Erst durch gemeinschaftliches Zusammenwirken ist die Deutsche Stiftung für Herzforschung groß geworden: Eine wachsende Anzahl von Stifterinnen und Stiftern, ehrenamtlich aktiven Experten und Laien haben aus einer idealistischen Anfangsidee eine nicht mehr wegzudenkende Institution geschaffen.
Die Stiftung hat ihre finanziellen Mittel in eigener Kraft aufgebaut und tut dies auch weiterhin. Am Anfang stand nämlich kein großes Vermögen. Das eigentliche Startkapital bildete vielmehr das Engagement und die Überzeugungskraft der ersten aktiven Mitglieder, andere Menschen für die Idee der patientennahen Forschungsförderung zu gewinnen. Dieser Geist, verbunden mit Herz und Sachverstand, prägt die Organisation bis heute – nach innen wie außen.
In der Entwicklung der Stiftung markiert der Ausbau des Stiftungskapitals wichtige Etappen.
Die Deutsche Stiftung für Herzforschung ging als Stiftung bürgerlichen Rechts an den Start. Ihr Ziel war und ist es bis heute, die Forschungsförderung durch ein ausreichendes Stiftungsvermögen zu sichern. Die Initiative zur Gründung kam aus dem Mitgliederverein Deutsche Herzstiftung. Bereits dort wurde die Forschungsförderung als eine wichtige Aufgabe gesehen. Doch als gemeinnützige Organisation darf der Mitgliederverein kein Kapital ansammeln und hat daher Schwierigkeiten, langfristig Großprojekte durchzuführen, wie sie in der Forschung notwendig sind. Mit einer Einlage von 66.000 DM (heute ca. 33.000 EUR) gehörte die Deutsche Herzstiftung zu den Erststifterinnen. Sie unterstützt ihre Schwesterorganisation nach wie vor regelmäßig.
Es dauerte einige Zeit, bis die Deutsche Stiftung für Herzforschung einen Kapitalstock angesammelt hatte, von dessen Erlös sich erste Förderungsaktivitäten bestreiten ließen. Von 10.226 EUR lobte sie ihren ersten Forschungspreis aus.

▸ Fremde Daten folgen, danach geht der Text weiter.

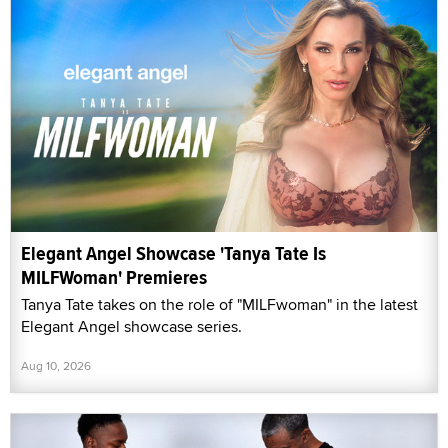
Elegant Angel Showcase 'Tanya Tate Is
MILFWoman' Premieres
Tanya Tate takes on the role of "MILFwoman" in the latest
Elegant Angel showcase series.
Aug 10, 2026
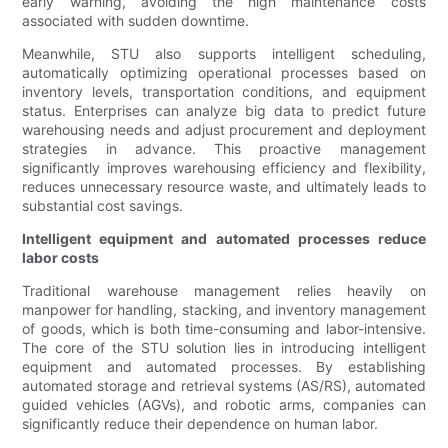
early warning, avoiding the high maintenance costs
associated with sudden downtime.
Meanwhile, STU also supports intelligent scheduling,
automatically optimizing operational processes based on
inventory levels, transportation conditions, and equipment
status. Enterprises can analyze big data to predict future
warehousing needs and adjust procurement and deployment
strategies in advance. This proactive management
significantly improves warehousing efficiency and flexibility,
reduces unnecessary resource waste, and ultimately leads to
substantial cost savings.
Intelligent equipment and automated processes reduce
labor costs
Traditional warehouse management relies heavily on
manpower for handling, stacking, and inventory management
of goods, which is both time-consuming and labor-intensive.
The core of the STU solution lies in introducing intelligent
equipment and automated processes. By establishing
automated storage and retrieval systems (AS/RS), automated
guided vehicles (AGVs), and robotic arms, companies can
significantly reduce their dependence on human labor.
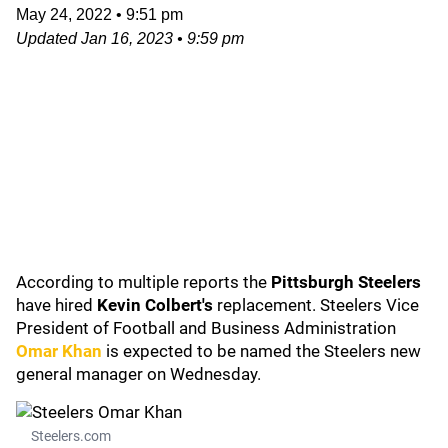
May 24, 2022
•
9:51 pm
Updated
Jan 16, 2023
•
9:59 pm
According to multiple reports the
Pittsburgh Steelers
have hired
Kevin Colbert's
replacement. Steelers Vice
President of Football and Business Administration
Omar Khan
is expected to be named the Steelers new
general manager on Wednesday.
Steelers.com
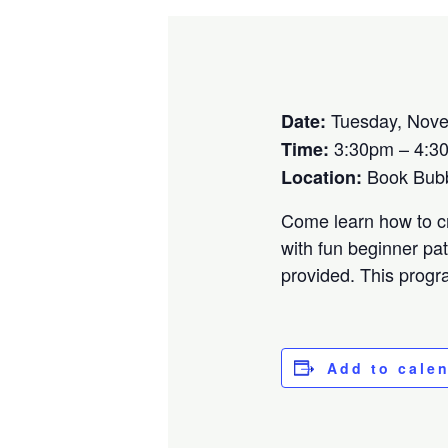
Tuesday, Nove
Date:
3:30pm – 4:3
Time:
Book Bubbl
Location:
Come learn how to cr
with fun beginner pat
provided. This progra
Add to cale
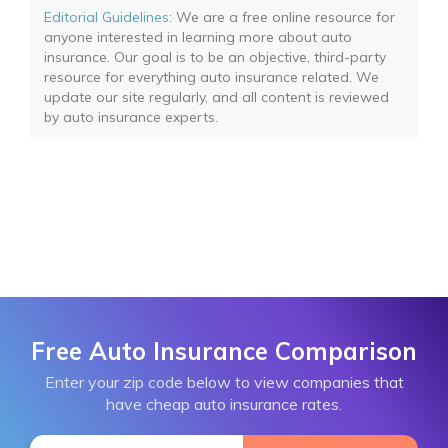
Editorial Guidelines
: We are a free online resource for
anyone interested in learning more about auto
insurance. Our goal is to be an objective, third-party
resource for everything auto insurance related. We
update our site regularly, and all content is reviewed
by auto insurance experts.
Free Auto Insurance Comparison
Enter your zip code below to view companies that
have cheap auto insurance rates.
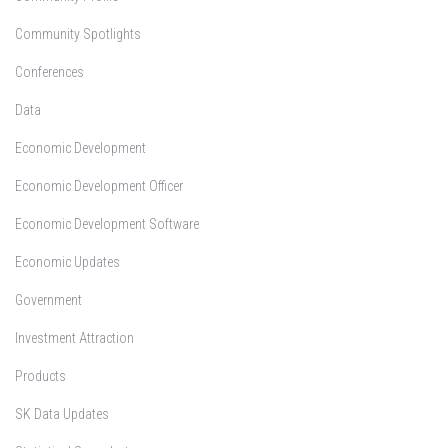
Community Spotlights
Conferences
Data
Economic Development
Economic Development Officer
Economic Development Software
Economic Updates
Government
Investment Attraction
Products
SK Data Updates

Schon ein Jahr später brachte sie mehr als doppelt so viele finanzielle Mittel auf, nämlich ca. 26.000 EUR.
Wieder war ein großer Sprung bei den Stiftungserträgen gelungen – es gab 60.000 EUR zu verteilen. Die Stiftung finanzierte ihre ersten Forschungsprojekte! Endlich hatte sie das eigentliche Herzstück ihrer Förderungsziele verwirklicht.
Zehn Jahre nach ihrer Gründung schaffte die Deutsche Stiftung für Herzforschung den Durchbruch in den sechsstelligen Bereich. Über 224.000 EUR flossen in die Forschungsförderung. Mit steigender Reputation in Fachkreisen und zunehmendem Bekanntheitsgrad in der allgemeinen Öffentlichkeit hatte sie immer mehr Förderer für die Herz-Kreislaufforschung gewonnen, darunter namhafte Unternehmen und Privatpersonen.
Die Deutsche Stiftung für Herzforschung steht bei ihrer Mittelvergabe kurz vor der 1-Mio-Euro-Marke. Kein Grund, sich auf dem Erreichten auszuruhen! Denn in Zeiten knapper öffentlicher Kassen wächst die Verantwortung der Stiftung enorm, die Belange von Herz-Kreislauf-Patienten in der Forschung durchzusetzen.